According to the standard, MyClass is considered an incomplete type when you try to invoke FooValue to initialize Foo5. Therefore, you cannot use its members as you did.
The type is considered a completely-defined object type (or complete type) at the closing }.
On the other side, the class is regarded as complete within function bodies. That's why Foo5Alt compiles just fine.
See [class.mem]/6 for further details.

How is in-class static const initialization of float different from int in C++?

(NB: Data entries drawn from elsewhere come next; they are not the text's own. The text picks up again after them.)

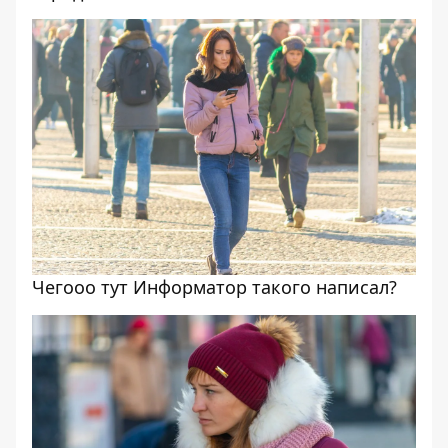
Чегооо тут Информатор такого написал?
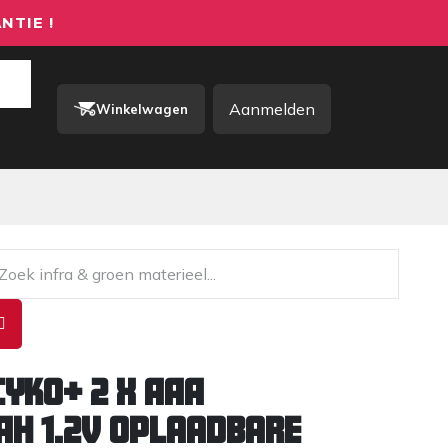
NTIE !
Aanmelden
Winkelwagen
rkkleding / PBM
Contact
cyko+ 2 x AAA
h 1.2V oplaadbare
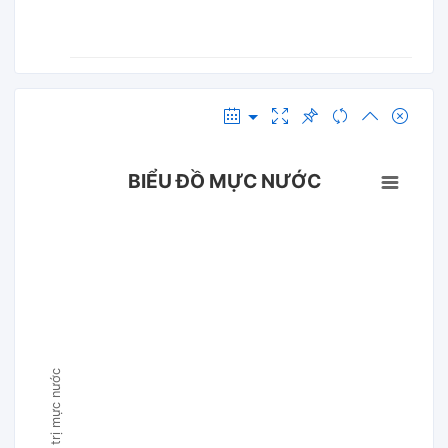
BIỂU ĐỒ MỰC NƯỚC
Giá trị mực nước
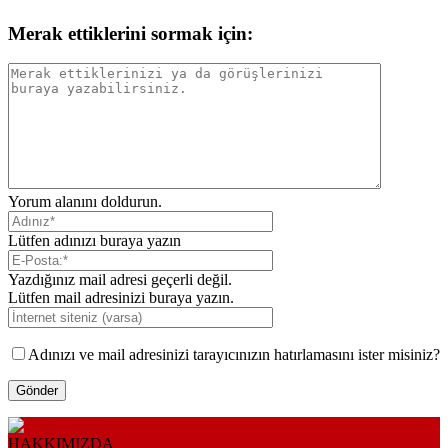
Merak ettiklerini sormak için:
Yorum alanını doldurun.
Lütfen adınızı buraya yazın
Yazdığınız mail adresi geçerli değil.
Lütfen mail adresinizi buraya yazın.
Adınızı ve mail adresinizi tarayıcınızın hatırlamasını ister misiniz?
HAKKIMIZDA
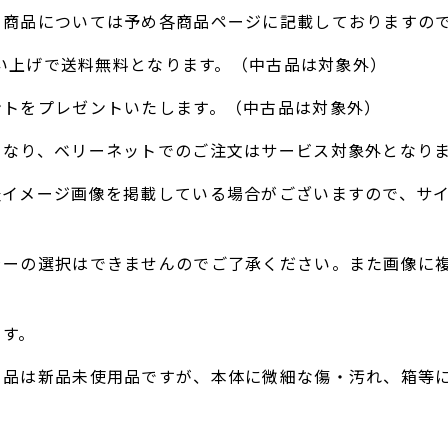
る商品については予め各商品ページに記載しておりますの
お買い上げで送料無料となります。（中古品は対象外）
ントをプレゼントいたします。（中古品は対象外）
となり、ベリーネットでのご注文はサービス対象外となり
表イメージ画像を掲載している場合がございますので、サ
ラーの選択はできませんのでご了承ください。また画像に
。
ます。
ト品は新品未使用品ですが、本体に微細な傷・汚れ、箱等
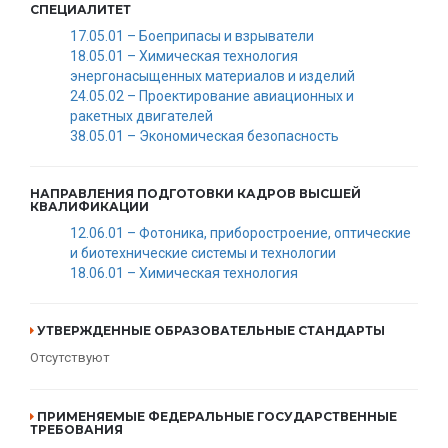
СПЕЦИАЛИТЕТ
17.05.01 – Боеприпасы и взрыватели
18.05.01 – Химическая технология
энергонасыщенных материалов и изделий
24.05.02 – Проектирование авиационных и
ракетных двигателей
38.05.01 – Экономическая безопасность
НАПРАВЛЕНИЯ ПОДГОТОВКИ КАДРОВ ВЫСШЕЙ
КВАЛИФИКАЦИИ
12.06.01 – Фотоника, приборостроение, оптические
и биотехнические системы и технологии
18.06.01 – Химическая технология
УТВЕРЖДЕННЫЕ ОБРАЗОВАТЕЛЬНЫЕ СТАНДАРТЫ
Отсутствуют
ПРИМЕНЯЕМЫЕ ФЕДЕРАЛЬНЫЕ ГОСУДАРСТВЕННЫЕ
ТРЕБОВАНИЯ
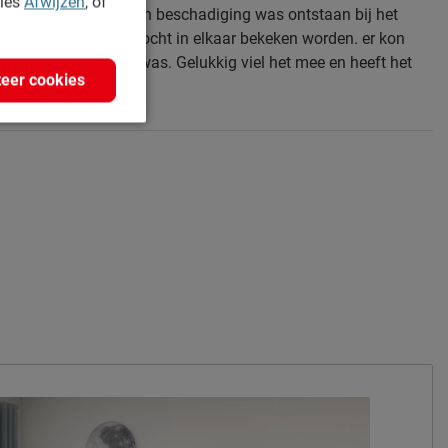
kies
Afwijzen
, of
eld dat er mogelijk een beschadiging was ontstaan bij het
iceerd en het bed mocht in elkaar bekeken worden. er kon
indien het niet oke was. Gelukkig viel het mee en heeft het
eer cookies
den.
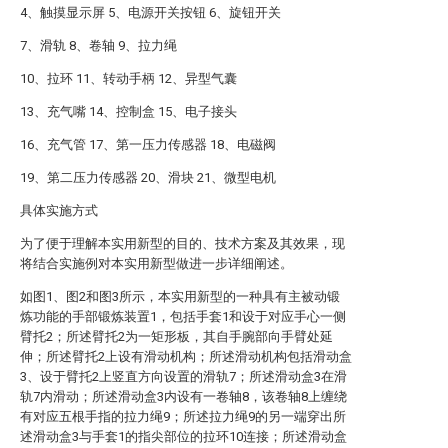
4、触摸显示屏 5、电源开关按钮 6、旋钮开关
7、滑轨 8、卷轴 9、拉力绳
10、拉环 11、转动手柄 12、异型气囊
13、充气嘴 14、控制盒 15、电子接头
16、充气管 17、第一压力传感器 18、电磁阀
19、第二压力传感器 20、滑块 21、微型电机
具体实施方式
为了便于理解本实用新型的目的、技术方案及其效果，现
将结合实施例对本实用新型做进一步详细阐述。
如图1、图2和图3所示，本实用新型的一种具有主被动锻
炼功能的手部锻炼装置1，包括手套1和设于对应手心一侧
臂托2；所述臂托2为一矩形板，其自手腕部向手臂处延
伸；所述臂托2上设有滑动机构；所述滑动机构包括滑动盒
3、设于臂托2上竖直方向设置的滑轨7；所述滑动盒3在滑
轨7内滑动；所述滑动盒3内设有一卷轴8，该卷轴8上缠绕
有对应五根手指的拉力绳9；所述拉力绳9的另一端穿出所
述滑动盒3与手套1的指尖部位的拉环10连接；所述滑动盒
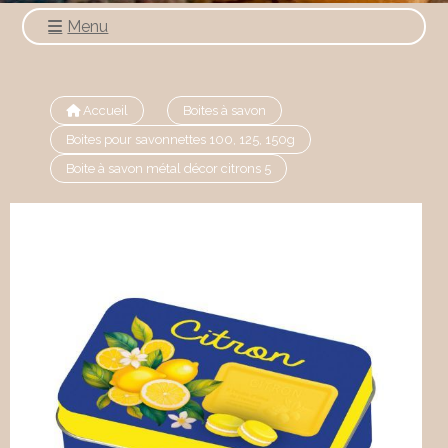
Menu
Accueil
Boites à savon
Boites pour savonnettes 100, 125, 150g
Boite à savon métal décor citrons 5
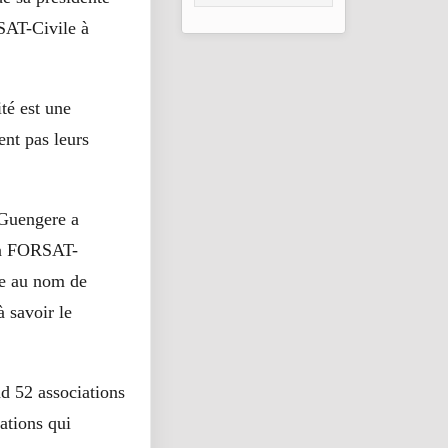
𝐞𝐧 𝐜𝐨𝐦𝐦𝐮𝐧𝐢𝐜𝐚𝐭𝐢𝐨𝐧
SAT-Civile à
𝐢𝐧𝐬𝐭𝐢𝐭𝐮𝐭𝐢𝐨𝐧𝐧𝐞𝐥𝐥𝐞 𝐞𝐭
𝐫é𝐝𝐚𝐜𝐭𝐢𝐨𝐧 𝐚𝐝𝐦𝐢𝐧
té est une
ent pas leurs
 Guengere a
 la FORSAT-
ate au nom de
à savoir le
d 52 associations
ations qui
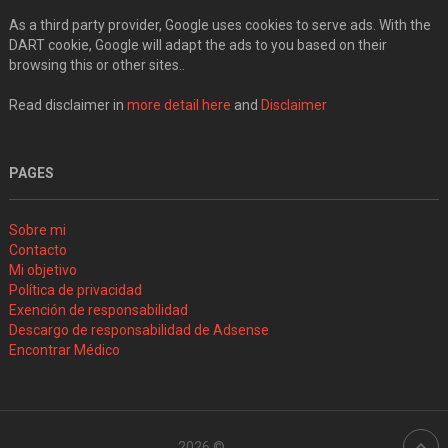
As a third party provider, Google uses cookies to serve ads. With the
DART cookie, Google will adapt the ads to you based on their
browsing this or other sites..
Read disclaimer in
more detail here
and
Disclaimer
PAGES
Sobre mi
Contacto
Mi objetivo
Política de privacidad
Exención de responsabilidad
Descargo de responsabilidad de Adsense
Encontrar Médico
2026 ©
.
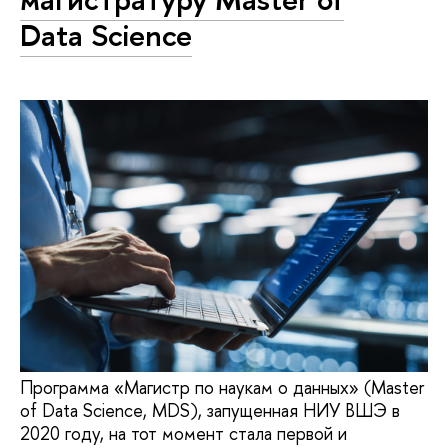
Data Science
Программа «Магистр по наукам о данных» (Master
of Data Science, MDS), запущенная НИУ ВШЭ в
2020 году, на тот момент стала первой и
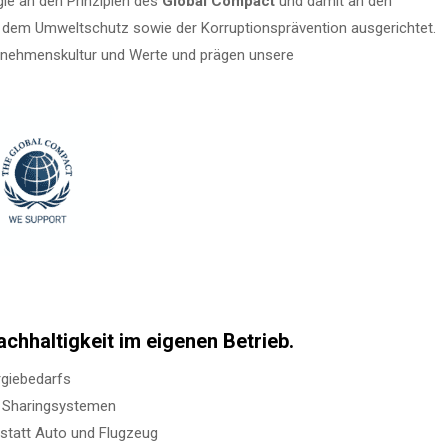
ie an den Prinzipien des
Global Compact
und damit an den
dem Umweltschutz sowie der Korruptionsprävention ausgerichtet.
ernehmenskultu
r
und Werte und prägen unsere
achhaltigkeit
im eigenen Betrieb.
rgiebedarfs
d Sharingsystemen
nstatt Auto und Flugzeug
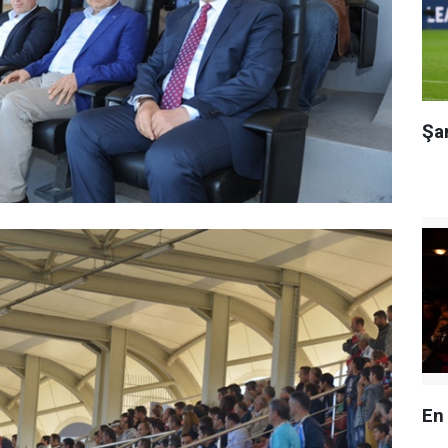
Şa
En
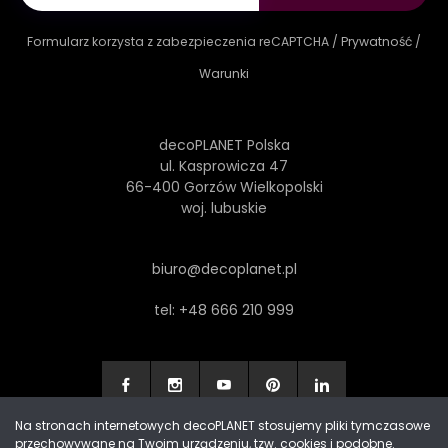
Formularz korzysta z zabezpieczenia reCAPTCHA /
Prywatność
/
Warunki
decoPLANET Polska
ul. Kasprowicza 47
66-400 Gorzów Wielkopolski
woj. lubuskie
biuro@decoplanet.pl
tel:
+48 666 210 999
Na stronach internetowych decoPLANET stosujemy pliki tymczasowe
przechowywane na Twoim urządzeniu, tzw. cookies i podobne.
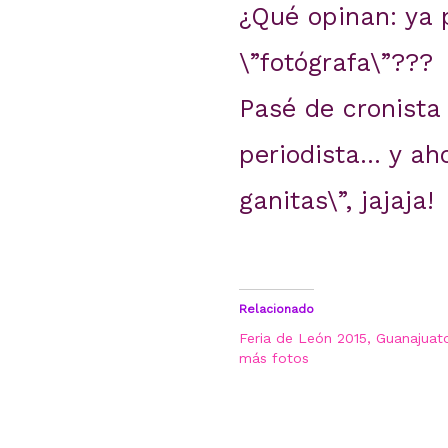
¿Qué opinan: ya p
\”fotógrafa\”???
Pasé de cronista 
periodista… y ah
ganitas\”, jajaja!
Relacionado
Feria de León 2015, Guanajuato
más fotos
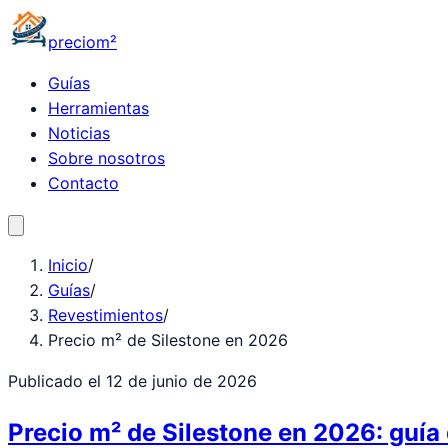
precio
m²
Guías
Herramientas
Noticias
Sobre nosotros
Contacto
Inicio
/
Guías
/
Revestimientos
/
Precio m² de Silestone en 2026
Publicado el
12 de junio de 2026
Precio m² de Silestone en 2026: guía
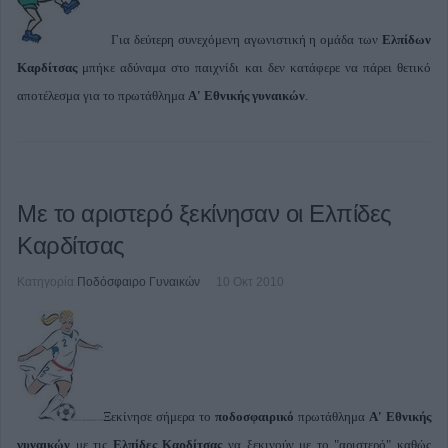
Για δεύτερη συνεχόμενη αγωνιστική η ομάδα των
Ελπίδων
Καρδίτσας
μπήκε αδύναμα στο παιχνίδι και δεν κατάφερε να πάρει θετικό
αποτέλεσμα για το πρωτάθλημα
Α' Εθνικής γυναικών
.
Με το αριστερό ξεκίνησαν οι Ελπίδες
Καρδίτσας
Κατηγορία
Ποδόσφαιρο Γυναικών
10 Οκτ 2010
Ξεκίνησε σήμερα το
ποδοσφαιρικό
πρωτάθλημα
Α' Εθνικής
γυναικών
με τις
Ελπίδες Καρδίτσας
να ξεκινούν με το "αριστερό" καθώς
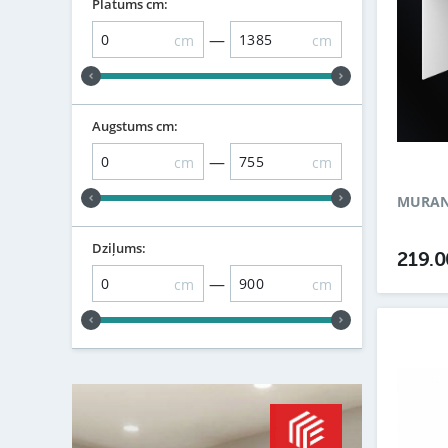
Platums cm:
—
cm
cm
Augstums cm:
—
cm
cm
MURANO
Dziļums:
219.
—
cm
cm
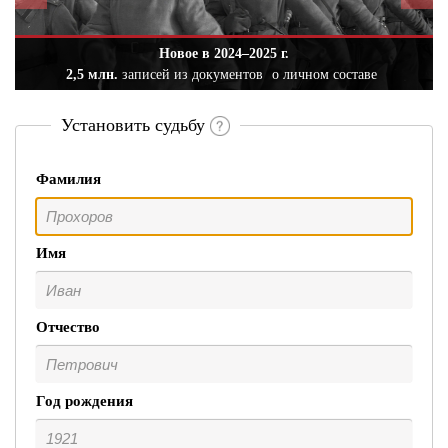
Новое в 2024–2025 г.
2,5 млн.
записей из документов
о личном составе
Установить судьбу
Фамилия
Имя
Отчество
Год рождения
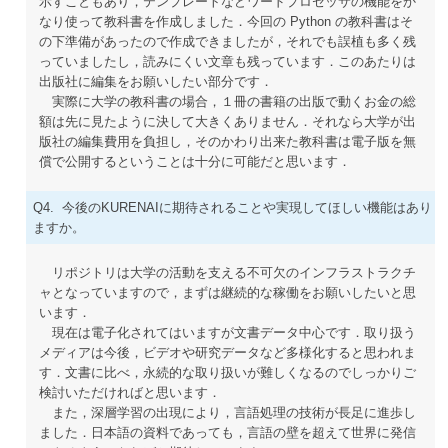
示すこともあり，テンプレートなどワードプロセッサの機能をか
なり使って教科書を作成しました．今回の Python の教科書はそ
の下準備があったので作成できましたが，それでも誤植も多く残
っていましたし，読みにくい文章も残っています．このあたりは
出版社に編集をお願いしたい部分です．
実際に大学の教科書の場合，１冊の書籍の出版で動くお金の総
額は先に見たように決して大きくありません．それなら大学が出
版社の編集費用を負担し，そのかわり出来た教科書は電子版を無
償で公開するということは十分に可能だと思います．
Q4. 今後のKURENAIに期待されることや実現してほしい機能はあり
ますか。
リポジトリは大学の活動を支える不可欠のインフラストラクチ
ャとなっていますので，まずは継続的な稼働をお願いしたいと思
います．
現在は電子化されてはいますが文書データ中心です．取り扱う
メディアは今後，ビデオや研究データなど多様化すると思われま
す．文書に比べ，永続的な取り扱いが難しくなるのでしっかりご
検討いただければと思います．
また，深層学習の出現により，言語処理の技術が長足に進歩し
ました．日本語の資料であっても，言語の壁を超えて世界に発信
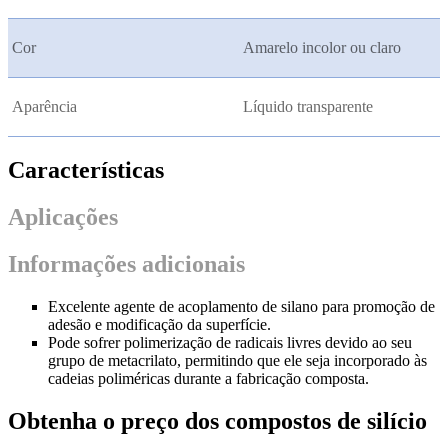
Cor
Amarelo incolor ou claro
Aparência
Líquido transparente
Características
Aplicações
Informações adicionais
Excelente agente de acoplamento de silano para promoção de
adesão e modificação da superfície.
Pode sofrer polimerização de radicais livres devido ao seu
grupo de metacrilato, permitindo que ele seja incorporado às
cadeias poliméricas durante a fabricação composta.
Obtenha o preço dos compostos de silício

I have a class with static const members that I'm initializing inside the class declaration:
#include <iostream>
class Foo
{
public:
static const int i = 9;
static const float f = 2.9999;
};
int main()
{
std::cout << Foo::i << std::endl;
std::cout << Foo::f << std::endl;
return 0;
}
When compiled with GCC 4.8.2 with option --std=c++11, it gives this compile error:
foo.cpp:7:32: error: ‘constexpr’ needed for in-class initialization of static data member ‘const float Foo::f’ of non-integral type [-fpermissive]
static const float f = 2.9999;
^
As the message indicates, the error goes away if the line is changed to static constexpr float f = 2.9999;.
Why should the in-class static const initialization of a floating-point variable be any different from a integral variable? Aren't they both just a value of certain size (number of bytes) that is copied over (like a macro) or referred to using a pointer?
Some older answers to similar (not the same) questions on SO indicate that this is because floating point expressions might give different results between the compiled machine and the execution machine (assuming a cross-compilation scenario).
However:
the above code assigns a value directly, there is no arithmetic operation that needs to be performed to compute a value
there might be different results for integral expressions too since its underflow and overflow results are not unambiguously defined across different architectures.
Finally, what magic does constexpr do here that const does not? Why doesn't the language just do what constexpr does when const is used? I mean, why another keyword when the following statements work fine as C++ code outside a class anyway:
const int i = 9;
const float f = 2.9999;

It's just a limitation of the language, and one that has been addressed by the introduction of generalized constant expressions.
Since the original C++, only static class member constants of integral type can be initialized inline; this is the is same type restriction as for non-type template parameters. So you can combine the two like this:
struct MyTrait { static const int value = 10; };
template <int N> struct Foo;
Foo<MyTrait::value> foo;
In this usage, the static constant is not odr-used and no definition is required. I'm speculating, but I can imagine that this kind of use was the primary intention of allowing inline initialization. For all other types, you would presumably want to have a definition anyway, so you might as well put the initializer in the definition.
This isn't an excuse, of course, and I suppose the introduction of constexpr seeks to rectify this original narrow-mindedness.